Путь и дорога в русской литературе

Поделиться

На фестивале «Гений места» в Перми состоялась лекция писателя, телеведущего, профессора Высшей школы экономики Александра Архангельского, во время которой он рассуждал, почему вся русская литература, начиная с игумена Даниила и заканчивая Венедиктом Ерофе­евым, находится в движении и куда несётся Русь.

Александр Архангельский
Фото: Марина Дмитриева

В программке написано: «традиция тревелога», но мы понимаем, что тревелога в русской литературе как такового не было, жанр путешествий был чуть посложнее. Кроме того, нужно отдавать себе отчёт в том, как работает традиция. Мы знаем о мире, в том числе о путешествиях в русской литературе, гораздо больше, чем большинство авторов книг, о которых будем разговаривать. Они не обязательно читали то, что читали мы, и не знали, что будет написано после них. Поэтому нужно учитывать, что в традиции всякая реконструкция — это конструкция. Мы отчасти строим конструкцию.

Сейчас в Пермской художественной галерее проходит замечательная выставка сокровищ из русских музеев. Вот мы приходим в музей и смотрим: каждая картина прекрасна сама по себе. Мы не увидели бы их, потому что большинство из них не выставлены в очевидных экспозициях. Идеологически за этим стоит задача показать, что есть какой-то русский канон и он существует объективно, а не мы его здесь и сейчас производим. Хотя на самом деле мы производим канон, когда говорим, что есть вот такая традиция.

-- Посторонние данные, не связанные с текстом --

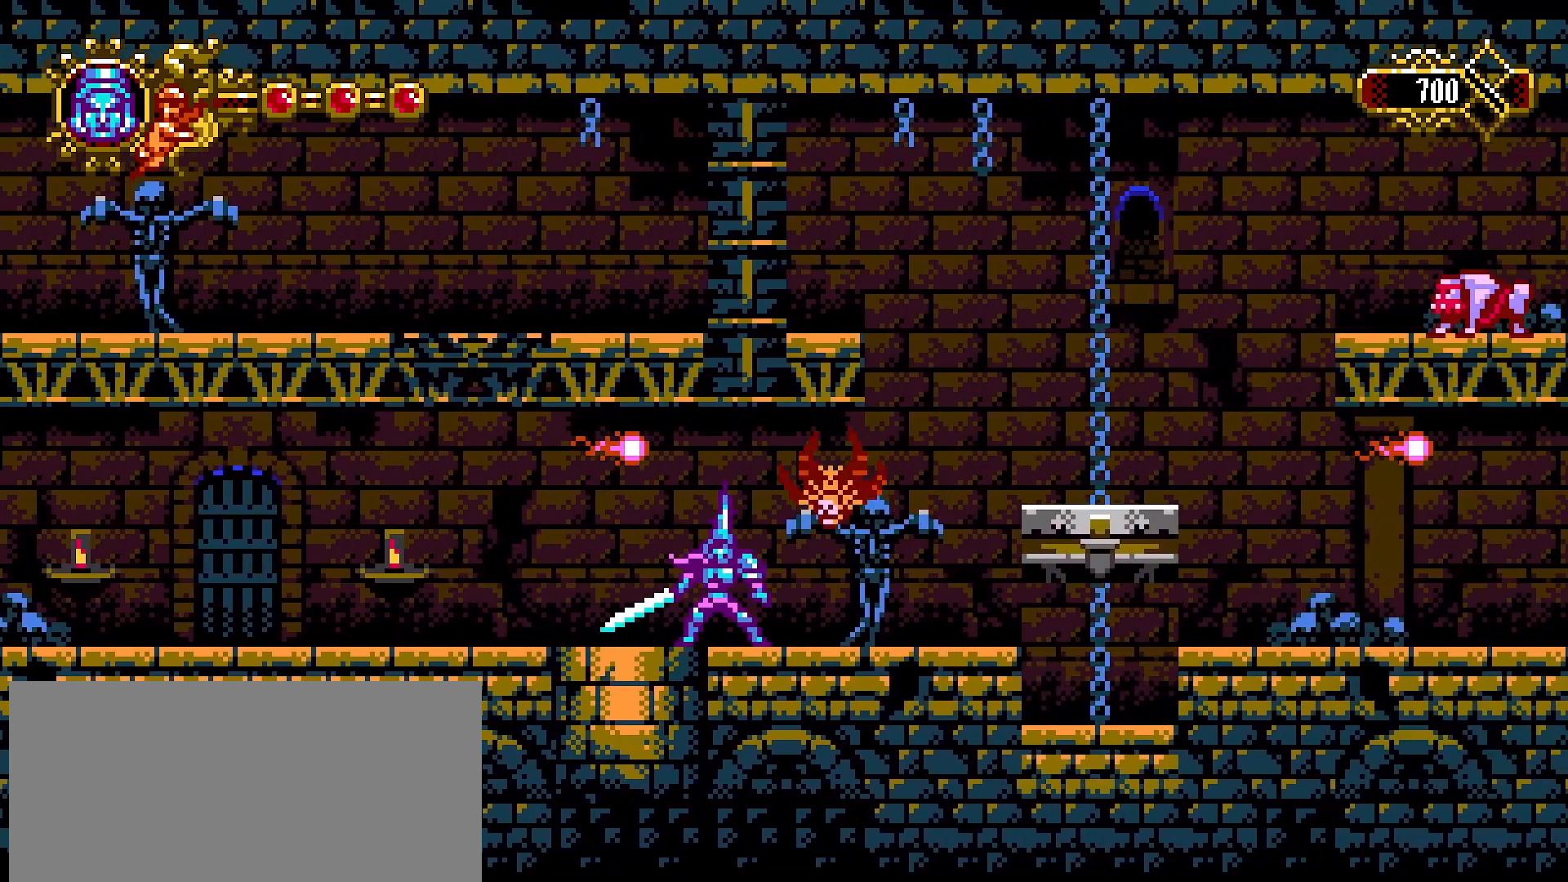
{"buttons": [], "left_stick": "center", "right_stick": "center", "events": []}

Письма русского путешественника
Иллюстрация к немецкому изданию «Писем русского путешественника» Н. М. Карамзина.
Гравюра, первая четверть XIX века

Начнём с того, когда в русской словесности появляется путешествие. Это, конечно, «Хождение во Святую землю» игумена Даниила, примерно четвёртый—шестой годы XII века. До нас дошло 150 копий, что означает невероятную распространённость этого текста. Но многие ли могли последовать примеру Даниила и поехать вслед за ним? Очевидно, нет. Не было налаженного механизма доставки благочестивых паломников на Святую землю. Для чего же тогда он пишет? Чтобы рассказать, какова Святая земля. Если вы читаете текст, то видите, что там больше рассказано о том, сколько локтей от одной точки до другой и куда не нужно поворачивать во время путешествия. Этот текст почти утопический, ведь понятно, что за этим никто не последует. Но почему-то людям важно знать, куда мы движемся и с какой целью. И это, может быть, одно из последних русских произведений, посвящённых теме пути и дороги, где автору понятна цель. Он знает, куда стремится и куда хочет привести своих читателей. Со всем остальным гораздо сложнее, даже с такими текстами, которые кажутся уж совсем очевидными.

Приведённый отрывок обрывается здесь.